Gagosian will present Ed Ruscha: Talking Doorways at its rue de Castiglione gallery in Paris from October 22 through December 3, 2025. The exhibition introduces a series of new paintings where Ruscha turns away from his familiar depictions of exterior façades and directs attention to private interiors. The presentation in Paris coincides with Says I, to Myself, Says I, another body of work shown at Gagosian’s Davies Street gallery in London from October 14 to December 19.
For more than sixty years, Ruscha has explored architecture and infrastructure, from gas stations and apartment buildings to museums, industrial structures, and residential houses. With Talking Doorways, he moves into interior space for the first time, developing surfaces with subtle stippling that create gradients of light. The rooms remain bare except for doorframes and molding, and each painting features a doorway through which a phrase enters the space. These words are carried on bands of color that suggest both soundwaves and beams of light.

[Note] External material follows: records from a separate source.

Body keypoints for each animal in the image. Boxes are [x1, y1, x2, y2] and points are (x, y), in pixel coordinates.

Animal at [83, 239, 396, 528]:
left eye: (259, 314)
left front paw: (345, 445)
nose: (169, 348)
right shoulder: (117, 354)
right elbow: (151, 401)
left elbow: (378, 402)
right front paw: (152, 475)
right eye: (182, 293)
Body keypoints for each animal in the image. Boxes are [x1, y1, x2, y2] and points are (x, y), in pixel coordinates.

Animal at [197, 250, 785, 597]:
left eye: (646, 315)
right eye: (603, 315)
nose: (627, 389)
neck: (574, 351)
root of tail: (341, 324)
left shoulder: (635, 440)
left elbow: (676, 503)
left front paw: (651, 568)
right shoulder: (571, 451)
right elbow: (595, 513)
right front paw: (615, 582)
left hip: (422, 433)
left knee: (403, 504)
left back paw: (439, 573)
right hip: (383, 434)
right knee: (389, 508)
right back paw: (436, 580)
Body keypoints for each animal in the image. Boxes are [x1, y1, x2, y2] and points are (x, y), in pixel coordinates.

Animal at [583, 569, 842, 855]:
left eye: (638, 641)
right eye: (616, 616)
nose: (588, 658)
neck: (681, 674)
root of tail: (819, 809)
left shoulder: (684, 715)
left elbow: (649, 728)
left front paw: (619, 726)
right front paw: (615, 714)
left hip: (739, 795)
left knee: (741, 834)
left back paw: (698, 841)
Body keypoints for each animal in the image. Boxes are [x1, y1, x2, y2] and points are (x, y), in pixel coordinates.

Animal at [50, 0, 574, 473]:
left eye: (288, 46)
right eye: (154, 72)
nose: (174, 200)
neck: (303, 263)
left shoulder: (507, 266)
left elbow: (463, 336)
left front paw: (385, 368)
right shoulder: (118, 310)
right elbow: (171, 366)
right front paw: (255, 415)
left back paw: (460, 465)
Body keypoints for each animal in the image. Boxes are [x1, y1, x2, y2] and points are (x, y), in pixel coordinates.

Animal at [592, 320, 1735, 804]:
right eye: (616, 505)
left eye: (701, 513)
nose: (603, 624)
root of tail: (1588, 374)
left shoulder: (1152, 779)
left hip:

This new direction connects to Ruscha’s interest in the Danish painter Vilhelm Hammershøi (1864–1916), whose work often portrayed quiet interiors. Hammershøi’s restrained palette and close attention to detail fascinated Ruscha, who remarked, “I began to see the insides of walls with moldings and wainscoting and little curbs and things that intrigued me. And while my work is nothing like his, I can say that his work has inspired me. He’s more plainspoken and downright rigid compared to what people do today. Formal and rigid and cold, but still making a true statement.”
Ruscha’s own paintings take inspiration from this sensibility but disrupt it through the presence of painted texts. These words enter the empty rooms as if voicing an unseen conversation. Says I to Myself Says I (2025), a work that stretches ten feet, presents its title phrase as three painted bands divided by doorways, visualizing speech as both repetition and echo. Drawn from vernacular language, the words create a palindromic rhythm while reinforcing Ruscha’s interest in language as a visual form.
The dual exhibitions in Paris and London extend Ruscha’s longstanding dialogue with architecture, interiors, and language. Together, they affirm his ongoing investigations into how words, space, and image intersect. To accompany the exhibitions, Gagosian will publish a catalogue dedicated to these new works.